_TEXT FOR ANALYSIS_.
SequentialCB
- class coba.evaluators.SequentialCB
Sequential evaluation for CB learners.
Constructors
- __init__(record: Sequence[Literal['reward', 'time', 'probability', 'action', 'context', 'actions', 'rewards']] = ['reward', 'action', 'probability'], learn: Literal['on', 'off', 'ips', 'dr', 'dm'] | None = 'on', eval: Literal['on', 'ips', 'dr', 'dm'] | None = 'on', seed: float | None = None) None
Instantiate a SequentialCB evaluator.
- Parameters:
record – Variables to record for each learner interaction.
learn – action and reward revealed to learner on learn call: on — on-policy action/reward (requires ‘actions’ and ‘rewards’), off — off-policy action/reward (requires ‘action’ and ‘reward’), ips — on-policy action/ips-reward (requires ‘actions’, ‘action’, ‘reward’, and ‘probability’), dr — on-policy action/dr-reward (requires ‘actions’, ‘action’, and ‘reward’), dm — on-policy action/dm-reward (requires ‘actions’, ‘action’, and ‘reward’), None — learn is not called.

_BRIEF_.
Continue the SequentialCB documentation from its last sentence.

_ENTRIES SHOWN_.
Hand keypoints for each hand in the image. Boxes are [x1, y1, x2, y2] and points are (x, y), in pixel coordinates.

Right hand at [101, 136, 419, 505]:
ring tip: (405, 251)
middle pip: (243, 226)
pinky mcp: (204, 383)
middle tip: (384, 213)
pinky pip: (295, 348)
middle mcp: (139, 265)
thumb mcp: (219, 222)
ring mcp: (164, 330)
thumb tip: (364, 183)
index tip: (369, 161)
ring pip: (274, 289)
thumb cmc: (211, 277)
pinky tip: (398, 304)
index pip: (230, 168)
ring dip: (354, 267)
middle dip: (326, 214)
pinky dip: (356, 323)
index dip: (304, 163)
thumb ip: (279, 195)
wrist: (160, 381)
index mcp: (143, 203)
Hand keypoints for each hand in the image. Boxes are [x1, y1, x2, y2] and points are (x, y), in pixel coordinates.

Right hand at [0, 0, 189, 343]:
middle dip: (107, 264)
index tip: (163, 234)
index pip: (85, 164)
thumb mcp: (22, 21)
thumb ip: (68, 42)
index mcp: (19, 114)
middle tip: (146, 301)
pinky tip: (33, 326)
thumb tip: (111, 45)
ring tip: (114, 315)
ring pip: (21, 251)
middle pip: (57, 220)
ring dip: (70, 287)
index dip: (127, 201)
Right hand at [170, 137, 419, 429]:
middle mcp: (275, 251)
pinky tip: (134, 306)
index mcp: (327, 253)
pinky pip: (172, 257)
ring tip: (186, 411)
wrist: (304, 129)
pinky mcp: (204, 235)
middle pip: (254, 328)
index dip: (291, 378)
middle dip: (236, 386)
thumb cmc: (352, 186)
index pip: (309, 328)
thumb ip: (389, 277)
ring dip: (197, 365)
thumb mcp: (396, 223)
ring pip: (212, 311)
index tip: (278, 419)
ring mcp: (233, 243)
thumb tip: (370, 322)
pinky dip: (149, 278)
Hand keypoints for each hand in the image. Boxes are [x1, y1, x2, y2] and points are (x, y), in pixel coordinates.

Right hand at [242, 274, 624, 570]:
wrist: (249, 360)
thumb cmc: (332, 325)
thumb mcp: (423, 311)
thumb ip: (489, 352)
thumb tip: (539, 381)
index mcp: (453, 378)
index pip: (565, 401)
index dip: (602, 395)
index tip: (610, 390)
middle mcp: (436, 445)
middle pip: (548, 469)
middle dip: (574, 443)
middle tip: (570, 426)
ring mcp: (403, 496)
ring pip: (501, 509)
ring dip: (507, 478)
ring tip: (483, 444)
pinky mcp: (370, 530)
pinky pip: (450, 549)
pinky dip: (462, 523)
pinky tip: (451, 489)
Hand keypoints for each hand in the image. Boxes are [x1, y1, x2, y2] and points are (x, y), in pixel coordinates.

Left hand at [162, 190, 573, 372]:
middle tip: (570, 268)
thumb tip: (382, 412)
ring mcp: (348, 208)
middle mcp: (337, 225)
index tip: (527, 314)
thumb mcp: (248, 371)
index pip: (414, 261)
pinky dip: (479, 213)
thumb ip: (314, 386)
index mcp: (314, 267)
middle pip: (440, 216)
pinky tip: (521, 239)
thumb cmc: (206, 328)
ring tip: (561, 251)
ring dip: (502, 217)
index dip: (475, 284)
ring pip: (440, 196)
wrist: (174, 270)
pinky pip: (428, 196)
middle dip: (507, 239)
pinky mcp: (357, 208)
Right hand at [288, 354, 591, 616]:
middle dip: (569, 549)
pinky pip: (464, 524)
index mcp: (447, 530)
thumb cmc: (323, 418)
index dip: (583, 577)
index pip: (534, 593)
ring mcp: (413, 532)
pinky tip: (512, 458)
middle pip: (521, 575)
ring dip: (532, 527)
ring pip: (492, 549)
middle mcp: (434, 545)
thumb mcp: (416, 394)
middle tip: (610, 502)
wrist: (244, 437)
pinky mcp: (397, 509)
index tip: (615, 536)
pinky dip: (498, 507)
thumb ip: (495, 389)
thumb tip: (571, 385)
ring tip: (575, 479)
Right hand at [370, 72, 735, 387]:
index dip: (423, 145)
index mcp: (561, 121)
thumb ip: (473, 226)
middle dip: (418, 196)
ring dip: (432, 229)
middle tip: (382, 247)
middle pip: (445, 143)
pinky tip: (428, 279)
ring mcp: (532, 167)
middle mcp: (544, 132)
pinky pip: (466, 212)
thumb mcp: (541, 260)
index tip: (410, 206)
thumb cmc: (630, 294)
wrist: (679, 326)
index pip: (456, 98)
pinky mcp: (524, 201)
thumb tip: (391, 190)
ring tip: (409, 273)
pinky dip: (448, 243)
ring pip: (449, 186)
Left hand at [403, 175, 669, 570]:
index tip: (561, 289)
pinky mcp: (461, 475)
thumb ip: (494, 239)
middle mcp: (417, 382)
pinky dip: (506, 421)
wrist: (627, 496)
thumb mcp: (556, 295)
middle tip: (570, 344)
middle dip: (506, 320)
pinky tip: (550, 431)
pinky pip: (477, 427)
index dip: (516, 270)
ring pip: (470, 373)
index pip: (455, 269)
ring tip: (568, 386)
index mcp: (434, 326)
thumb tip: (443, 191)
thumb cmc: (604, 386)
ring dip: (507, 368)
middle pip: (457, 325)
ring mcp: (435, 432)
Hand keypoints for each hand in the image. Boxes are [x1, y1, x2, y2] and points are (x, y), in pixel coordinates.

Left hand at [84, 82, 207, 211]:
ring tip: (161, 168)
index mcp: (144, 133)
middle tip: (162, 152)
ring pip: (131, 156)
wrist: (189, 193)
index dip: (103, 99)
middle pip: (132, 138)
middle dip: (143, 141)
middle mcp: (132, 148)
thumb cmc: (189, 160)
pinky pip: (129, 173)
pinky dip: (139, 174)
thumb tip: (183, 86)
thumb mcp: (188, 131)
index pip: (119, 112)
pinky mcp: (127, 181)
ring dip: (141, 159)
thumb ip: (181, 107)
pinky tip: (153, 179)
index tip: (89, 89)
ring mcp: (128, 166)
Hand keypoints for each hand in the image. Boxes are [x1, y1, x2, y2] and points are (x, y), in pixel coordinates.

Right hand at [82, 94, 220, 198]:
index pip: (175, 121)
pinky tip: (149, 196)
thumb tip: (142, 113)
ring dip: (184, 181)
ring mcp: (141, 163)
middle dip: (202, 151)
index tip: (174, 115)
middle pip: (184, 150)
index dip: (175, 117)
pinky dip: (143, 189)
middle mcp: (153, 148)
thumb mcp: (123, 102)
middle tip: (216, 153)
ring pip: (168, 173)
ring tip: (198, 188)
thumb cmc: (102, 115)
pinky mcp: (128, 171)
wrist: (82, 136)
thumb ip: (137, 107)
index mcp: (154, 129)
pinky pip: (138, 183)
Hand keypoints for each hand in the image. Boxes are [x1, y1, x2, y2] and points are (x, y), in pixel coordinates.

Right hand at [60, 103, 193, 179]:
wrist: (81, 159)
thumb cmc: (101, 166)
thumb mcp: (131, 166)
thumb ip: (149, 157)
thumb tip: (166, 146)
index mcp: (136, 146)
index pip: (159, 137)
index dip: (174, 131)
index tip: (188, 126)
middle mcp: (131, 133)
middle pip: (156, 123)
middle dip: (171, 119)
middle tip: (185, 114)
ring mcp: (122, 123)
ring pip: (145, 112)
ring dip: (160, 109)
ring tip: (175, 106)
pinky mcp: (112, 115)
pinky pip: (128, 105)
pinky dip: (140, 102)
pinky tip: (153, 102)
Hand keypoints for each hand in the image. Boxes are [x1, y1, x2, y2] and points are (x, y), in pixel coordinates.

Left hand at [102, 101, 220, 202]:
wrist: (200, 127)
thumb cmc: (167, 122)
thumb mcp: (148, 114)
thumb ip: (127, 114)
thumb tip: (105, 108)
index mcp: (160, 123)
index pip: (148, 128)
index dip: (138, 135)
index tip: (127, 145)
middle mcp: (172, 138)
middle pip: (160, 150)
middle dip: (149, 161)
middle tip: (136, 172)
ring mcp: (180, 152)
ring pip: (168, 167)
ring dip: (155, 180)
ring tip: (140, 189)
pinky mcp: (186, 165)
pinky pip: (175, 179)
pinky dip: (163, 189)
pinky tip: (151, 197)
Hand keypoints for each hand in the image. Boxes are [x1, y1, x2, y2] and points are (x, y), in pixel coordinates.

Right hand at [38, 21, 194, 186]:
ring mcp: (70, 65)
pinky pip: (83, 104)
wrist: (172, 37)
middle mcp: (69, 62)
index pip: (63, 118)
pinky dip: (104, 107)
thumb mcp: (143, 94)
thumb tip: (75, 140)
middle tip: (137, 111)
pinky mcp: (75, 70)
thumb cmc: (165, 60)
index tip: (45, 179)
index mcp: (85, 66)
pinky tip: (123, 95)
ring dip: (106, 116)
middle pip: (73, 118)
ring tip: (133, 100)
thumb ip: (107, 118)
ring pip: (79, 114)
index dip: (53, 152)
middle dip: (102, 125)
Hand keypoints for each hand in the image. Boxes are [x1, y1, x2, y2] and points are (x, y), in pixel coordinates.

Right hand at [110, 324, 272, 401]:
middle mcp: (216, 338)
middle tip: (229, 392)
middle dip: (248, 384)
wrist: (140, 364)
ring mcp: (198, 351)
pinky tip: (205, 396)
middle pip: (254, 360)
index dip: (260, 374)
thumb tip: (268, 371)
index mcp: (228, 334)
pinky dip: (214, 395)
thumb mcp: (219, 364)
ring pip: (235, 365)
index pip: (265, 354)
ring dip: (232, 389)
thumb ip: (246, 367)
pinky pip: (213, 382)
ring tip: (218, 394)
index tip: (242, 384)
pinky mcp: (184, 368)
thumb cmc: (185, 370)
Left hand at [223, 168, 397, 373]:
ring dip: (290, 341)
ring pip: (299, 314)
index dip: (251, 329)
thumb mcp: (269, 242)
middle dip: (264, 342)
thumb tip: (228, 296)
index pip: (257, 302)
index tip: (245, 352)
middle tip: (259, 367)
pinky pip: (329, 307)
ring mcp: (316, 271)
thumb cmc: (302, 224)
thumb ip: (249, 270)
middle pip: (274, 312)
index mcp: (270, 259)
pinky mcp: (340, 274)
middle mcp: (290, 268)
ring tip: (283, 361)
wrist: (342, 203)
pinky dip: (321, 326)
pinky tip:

_EXPECTED ANSWER_.
eval – reward recorded given learner prediction: on — actual reward (requires ‘actions’ and ‘rewards’), ips — ips-reward (requires ‘actions’, ‘action’, ‘reward’, and ‘probability’), dr — dr-reward (requires ‘actions’, ‘action’, and ‘reward’), dm — dm-reward (requires ‘actions’, ‘action’, and ‘reward’), None — no reward is recorded.
seed – Determine which action is played when learners return an action PMF.
Methods
- evaluate(environment: Environment | None, learner: Learner | None) Iterable[Mapping[Any, Any]]
Evaluate the learner on the given interactions.
- Parameters:
environment – The Environment we want to evaluate against.
learner – The Learner that we wish to evaluate.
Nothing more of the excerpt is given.